- What to work on
Only lines containing the word "operator" are needed; pull them out of the material.

*** Dataset excerpts Section Begins ***

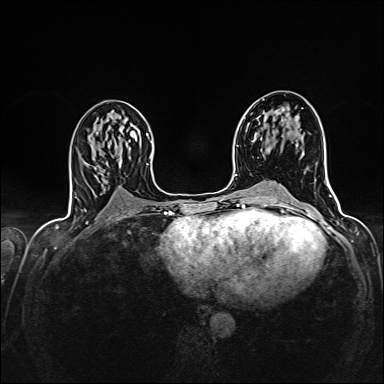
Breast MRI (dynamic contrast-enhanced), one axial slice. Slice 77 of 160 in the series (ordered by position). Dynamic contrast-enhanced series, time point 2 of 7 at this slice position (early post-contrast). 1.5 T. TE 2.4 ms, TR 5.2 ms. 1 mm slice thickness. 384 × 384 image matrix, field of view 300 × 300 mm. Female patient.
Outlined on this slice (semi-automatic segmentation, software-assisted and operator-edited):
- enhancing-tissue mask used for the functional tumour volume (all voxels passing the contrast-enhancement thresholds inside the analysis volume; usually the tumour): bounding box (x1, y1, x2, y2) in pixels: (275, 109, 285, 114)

*** Dataset excerpts Section Ends ***
*** Dataset excerpts Section Begins ***

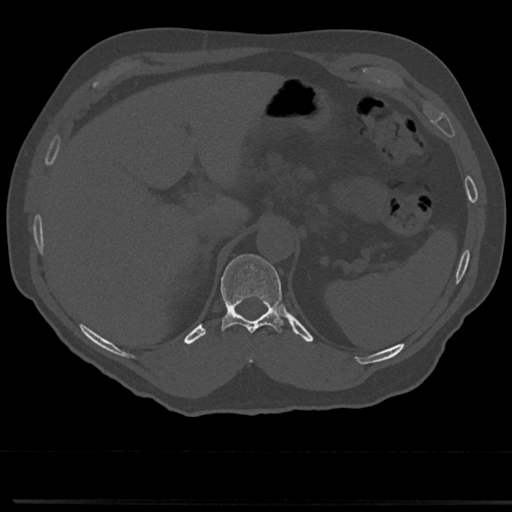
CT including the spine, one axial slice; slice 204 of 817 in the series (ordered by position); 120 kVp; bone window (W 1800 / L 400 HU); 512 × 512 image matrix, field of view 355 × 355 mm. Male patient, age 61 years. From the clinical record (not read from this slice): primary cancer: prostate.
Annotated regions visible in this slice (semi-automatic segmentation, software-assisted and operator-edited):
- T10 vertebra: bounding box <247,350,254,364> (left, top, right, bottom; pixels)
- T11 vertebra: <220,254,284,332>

*** Dataset excerpts Section Ends ***
*** Dataset excerpts Section Begins ***

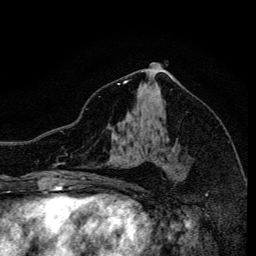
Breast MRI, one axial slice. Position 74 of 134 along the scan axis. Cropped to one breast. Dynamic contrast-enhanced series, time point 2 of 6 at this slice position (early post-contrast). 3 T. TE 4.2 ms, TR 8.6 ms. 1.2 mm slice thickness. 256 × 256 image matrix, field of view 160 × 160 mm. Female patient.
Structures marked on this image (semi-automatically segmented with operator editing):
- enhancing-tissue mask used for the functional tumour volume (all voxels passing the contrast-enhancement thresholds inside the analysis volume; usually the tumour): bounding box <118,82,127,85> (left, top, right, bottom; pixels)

*** Dataset excerpts Section Ends ***

- Result
Outlined on this slice (semi-automatic segmentation, software-assisted and operator-edited):
Annotated regions visible in this slice (semi-automatic segmentation, software-assisted and operator-edited):
Structures marked on this image (semi-automatically segmented with operator editing):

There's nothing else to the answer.